Work instructions —
An exact copy of all records is expected, minus the images.

Records for the task —
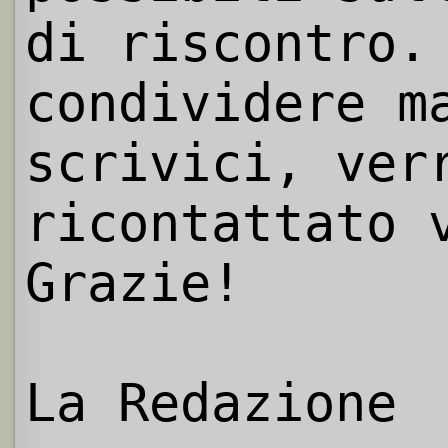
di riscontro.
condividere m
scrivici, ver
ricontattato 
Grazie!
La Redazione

Output for this task —
di riscontro.
condividere m
scrivici, ver
ricontattato 
Grazie!
La Redazione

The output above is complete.